372. Untergegangenes Schloß im Seeburger See.
Mündlich.
Da, wo jetzt der Seeburger See liegt, hat in alter Zeit ein schönes Schloß gestanden; es ist aber mit allem, was darin war, untergegangen, und nur der Herr und sein Diener sind glücklich davongekommen. Vor dem Untergange aber hat man schon mancherlei Vorzeichen [336] desselben wahrgenommen, denn zuerst hat der Hahn gekräht, daß heute noch das Schloß untergehen werde; bald danach hat der Bediente seinem Herrn einen Fisch gebracht, von dem prohezeit war, daß, wenn er gefangen wäre, das Schloß untergehen würde. Darum haben sich Herr und Diener schnell zu Pferde gesetzt und sind davongeritten, und zwar nach Gieboldehausen zu; als sie aber auf den Mühlberg gekommen sind, haben sie sich noch einmal umgeblickt und gesehen, wie an der Stelle, wo das Schloß gestanden, durch einen ungeheuern Wolkenbruch ein großer See entstand und wie eben die Thurmspitze des Schloßes hinabsank.
Ein Mann aus Bernshausen erzählte, es sei ein bunter Fisch gewesen, deßen Fang den Untergang des Schloßes angezeigt habe und ein anderer erzählte, der Herr habe Pisang geheißen und sei so gottlos gewesen, daß er seiner Schwester nachgetrachtet; darum werde in Seeburg alle vier Wochen seinethalben noch Koland (!) gehalten.

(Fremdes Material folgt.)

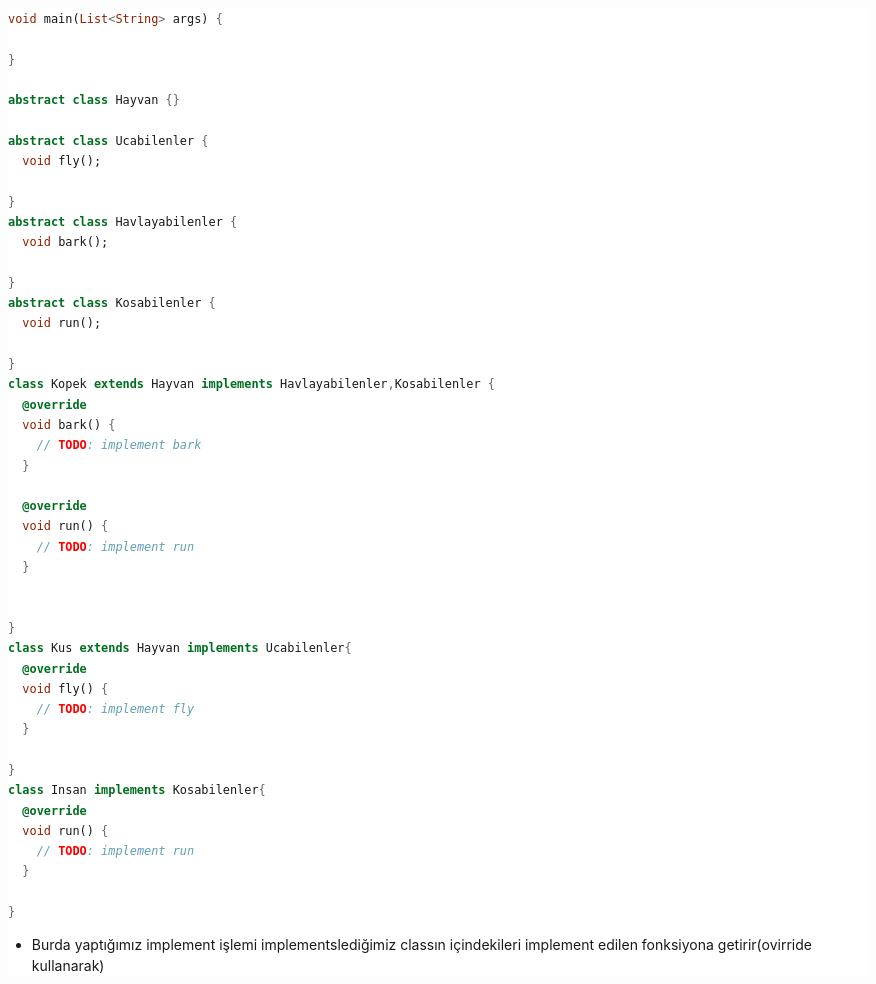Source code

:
 ```dart
void main(List<String> args) {
  
}

abstract class Hayvan {}
  
abstract class Ucabilenler {
  void fly();
  
}
abstract class Havlayabilenler {
  void bark();
  
}
abstract class Kosabilenler {
  void run();
  
}
class Kopek extends Hayvan implements Havlayabilenler,Kosabilenler {
  @override
  void bark() {
    // TODO: implement bark
  }

  @override
  void run() {
    // TODO: implement run
  }

 
}
class Kus extends Hayvan implements Ucabilenler{
  @override
  void fly() {
    // TODO: implement fly
  }

}
class Insan implements Kosabilenler{
  @override
  void run() {
    // TODO: implement run
  }

}

```
- Burda yaptığımız implement işlemi implementslediğimiz classın içindekileri implement edilen fonksiyona getirir(ovirride kullanarak)

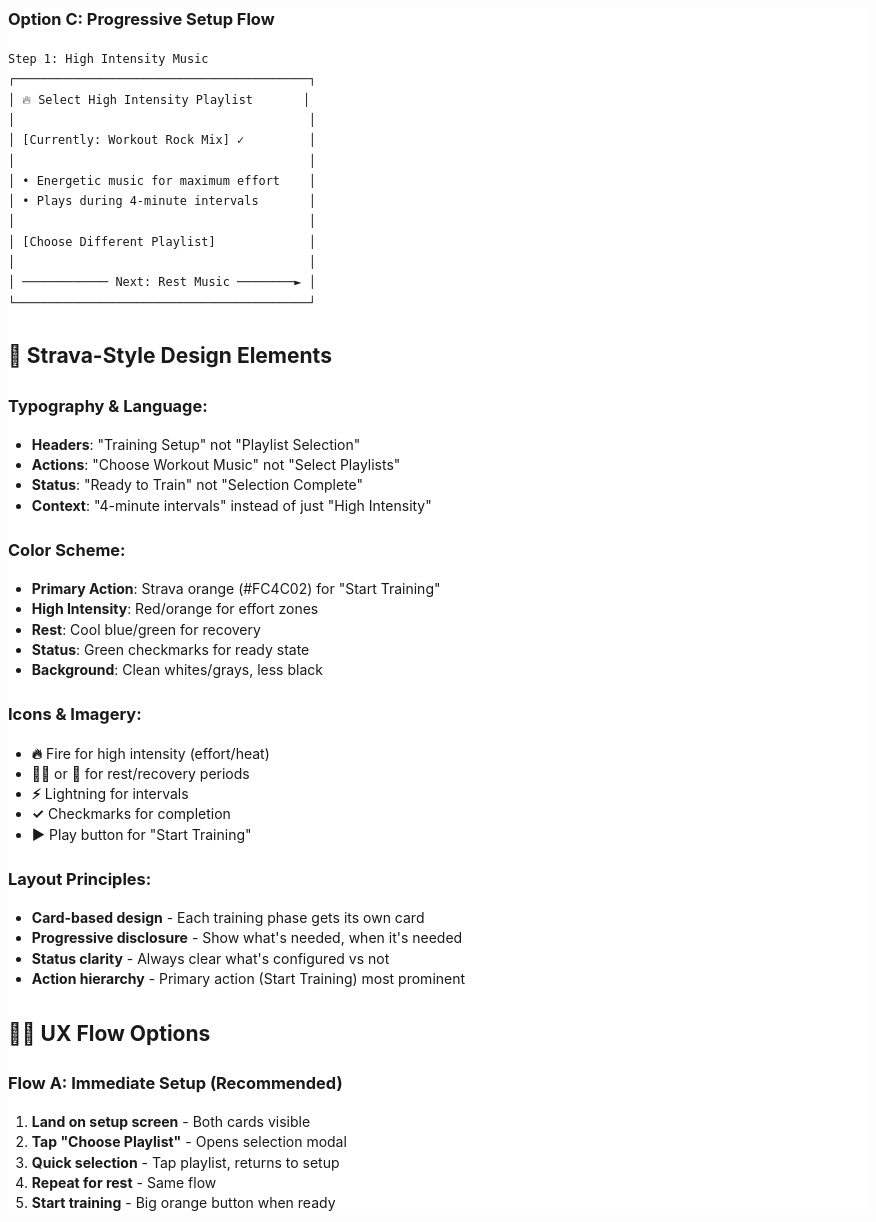 ### **Option C: Progressive Setup Flow**
```
Step 1: High Intensity Music
┌─────────────────────────────────────────┐
│ 🔥 Select High Intensity Playlist       │
│                                         │
│ [Currently: Workout Rock Mix] ✓         │
│                                         │
│ • Energetic music for maximum effort    │
│ • Plays during 4-minute intervals       │
│                                         │
│ [Choose Different Playlist]             │
│                                         │
│ ──────────── Next: Rest Music ────────► │
└─────────────────────────────────────────┘
```

## 🎨 Strava-Style Design Elements

### **Typography & Language:**
- **Headers**: "Training Setup" not "Playlist Selection"
- **Actions**: "Choose Workout Music" not "Select Playlists"
- **Status**: "Ready to Train" not "Selection Complete"
- **Context**: "4-minute intervals" instead of just "High Intensity"

### **Color Scheme:**
- **Primary Action**: Strava orange (#FC4C02) for "Start Training"
- **High Intensity**: Red/orange for effort zones
- **Rest**: Cool blue/green for recovery
- **Status**: Green checkmarks for ready state
- **Background**: Clean whites/grays, less black

### **Icons & Imagery:**
- **🔥** Fire for high intensity (effort/heat)
- **🧘‍♂️** or **🌿** for rest/recovery periods
- **⚡** Lightning for intervals
- **✓** Checkmarks for completion
- **▶️** Play button for "Start Training"

### **Layout Principles:**
- **Card-based design** - Each training phase gets its own card
- **Progressive disclosure** - Show what's needed, when it's needed
- **Status clarity** - Always clear what's configured vs not
- **Action hierarchy** - Primary action (Start Training) most prominent

## 🏃‍♂️ UX Flow Options

### **Flow A: Immediate Setup (Recommended)**
1. **Land on setup screen** - Both cards visible
2. **Tap "Choose Playlist"** - Opens selection modal
3. **Quick selection** - Tap playlist, returns to setup
4. **Repeat for rest** - Same flow
5. **Start training** - Big orange button when ready
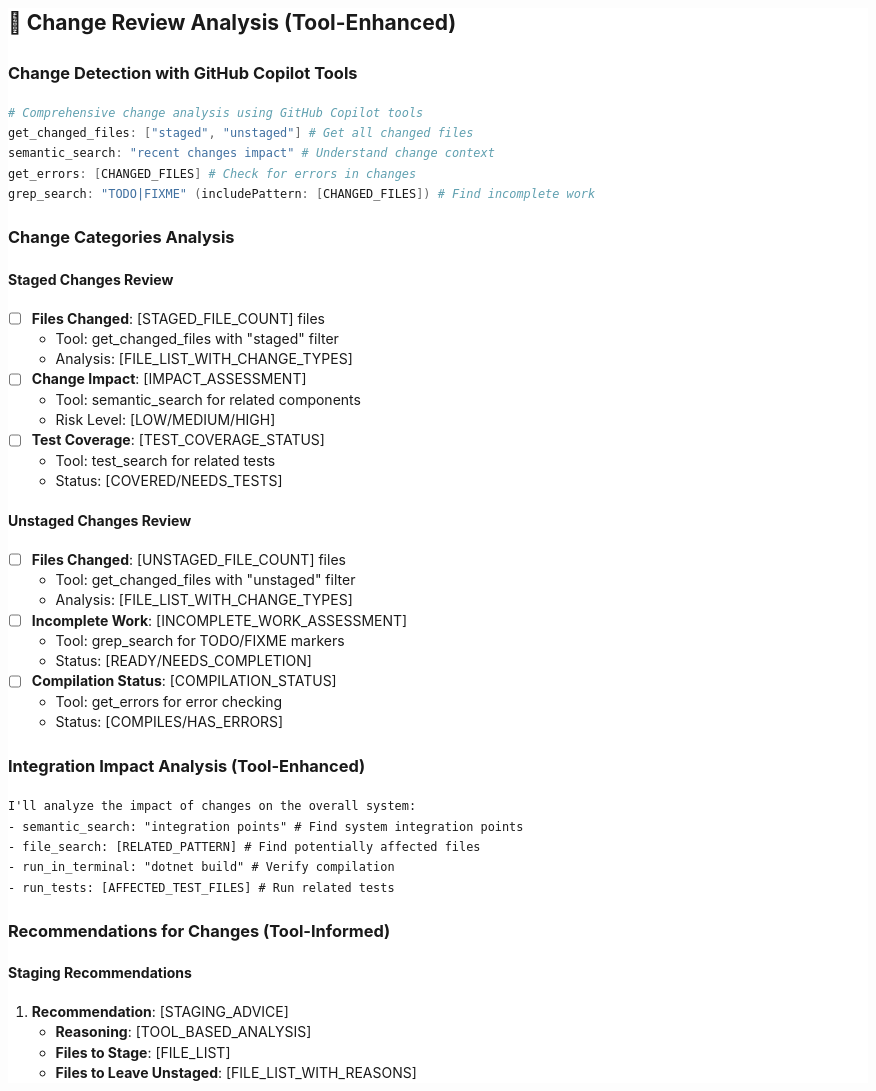 ## 🔄 Change Review Analysis (Tool-Enhanced)

### Change Detection with GitHub Copilot Tools
```powershell
# Comprehensive change analysis using GitHub Copilot tools
get_changed_files: ["staged", "unstaged"] # Get all changed files
semantic_search: "recent changes impact" # Understand change context
get_errors: [CHANGED_FILES] # Check for errors in changes
grep_search: "TODO|FIXME" (includePattern: [CHANGED_FILES]) # Find incomplete work
```

### Change Categories Analysis
#### Staged Changes Review
- [ ] **Files Changed**: [STAGED_FILE_COUNT] files
  - Tool: get_changed_files with "staged" filter
  - Analysis: [FILE_LIST_WITH_CHANGE_TYPES]
- [ ] **Change Impact**: [IMPACT_ASSESSMENT]
  - Tool: semantic_search for related components
  - Risk Level: [LOW/MEDIUM/HIGH]
- [ ] **Test Coverage**: [TEST_COVERAGE_STATUS]
  - Tool: test_search for related tests
  - Status: [COVERED/NEEDS_TESTS]

#### Unstaged Changes Review
- [ ] **Files Changed**: [UNSTAGED_FILE_COUNT] files
  - Tool: get_changed_files with "unstaged" filter
  - Analysis: [FILE_LIST_WITH_CHANGE_TYPES]
- [ ] **Incomplete Work**: [INCOMPLETE_WORK_ASSESSMENT]
  - Tool: grep_search for TODO/FIXME markers
  - Status: [READY/NEEDS_COMPLETION]
- [ ] **Compilation Status**: [COMPILATION_STATUS]
  - Tool: get_errors for error checking
  - Status: [COMPILES/HAS_ERRORS]

### Integration Impact Analysis (Tool-Enhanced)
```
I'll analyze the impact of changes on the overall system:
- semantic_search: "integration points" # Find system integration points
- file_search: [RELATED_PATTERN] # Find potentially affected files
- run_in_terminal: "dotnet build" # Verify compilation
- run_tests: [AFFECTED_TEST_FILES] # Run related tests
```

### Recommendations for Changes (Tool-Informed)
#### Staging Recommendations
1. **Recommendation**: [STAGING_ADVICE]
   - **Reasoning**: [TOOL_BASED_ANALYSIS]
   - **Files to Stage**: [FILE_LIST]
   - **Files to Leave Unstaged**: [FILE_LIST_WITH_REASONS]
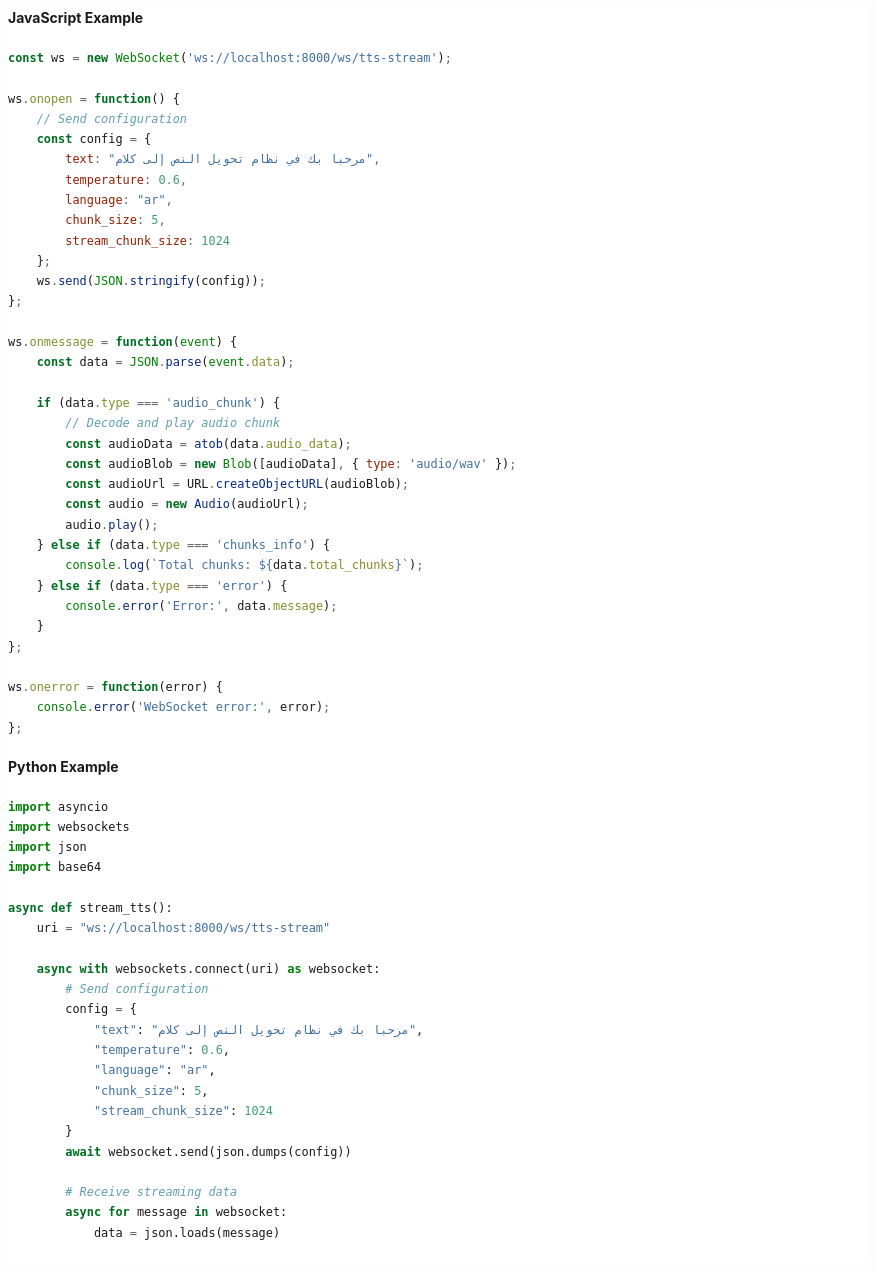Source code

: #### JavaScript Example

```javascript
const ws = new WebSocket('ws://localhost:8000/ws/tts-stream');

ws.onopen = function() {
    // Send configuration
    const config = {
        text: "مرحبا بك في نظام تحويل النص إلى كلام",
        temperature: 0.6,
        language: "ar",
        chunk_size: 5,
        stream_chunk_size: 1024
    };
    ws.send(JSON.stringify(config));
};

ws.onmessage = function(event) {
    const data = JSON.parse(event.data);
    
    if (data.type === 'audio_chunk') {
        // Decode and play audio chunk
        const audioData = atob(data.audio_data);
        const audioBlob = new Blob([audioData], { type: 'audio/wav' });
        const audioUrl = URL.createObjectURL(audioBlob);
        const audio = new Audio(audioUrl);
        audio.play();
    } else if (data.type === 'chunks_info') {
        console.log(`Total chunks: ${data.total_chunks}`);
    } else if (data.type === 'error') {
        console.error('Error:', data.message);
    }
};

ws.onerror = function(error) {
    console.error('WebSocket error:', error);
};
```

#### Python Example

```python
import asyncio
import websockets
import json
import base64

async def stream_tts():
    uri = "ws://localhost:8000/ws/tts-stream"
    
    async with websockets.connect(uri) as websocket:
        # Send configuration
        config = {
            "text": "مرحبا بك في نظام تحويل النص إلى كلام",
            "temperature": 0.6,
            "language": "ar",
            "chunk_size": 5,
            "stream_chunk_size": 1024
        }
        await websocket.send(json.dumps(config))
        
        # Receive streaming data
        async for message in websocket:
            data = json.loads(message)
            
```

Vgl. oben Nr. 359, 360 und unten Nr. 412; Norddeutsche Sagen, Nr. 178-180 mit der Anm.; Grimm, Deutsche Sagen, Nr. 131; Schambach u. Müller, Nr. 70 mit der Anm.; Harrys, I, 1; über den Koland erhält man auch durch das, was Schambach u. Müller haben, keine größere Klarheit; vielleicht waren ursprünglich Festlichkeiten damit verbunden; vgl. Grimm, Mythologie, S. 594, worauf auch die in den Gebräuchen unter Nr. 458 berichtete Sitte deutet, daß man sich am ersten Pfingsttage am Seeburger See zu versammeln pflegt. Der bei Schambach u. Müller angeführte Umstand, daß der Koland genannte Acker an Schulen und Geistlichkeit zinst, scheint auf uralte Heiligkeit desselben zu deuten; vgl. Panzer, I, 282 fg. Zum Beweise für den Untergang des Schloßes im See, erzählte man mir, daß vor einigen Jahren ein dreifüßiger Grapen beim Fischen aus dem See gezogen sei; vgl. auch Harrys.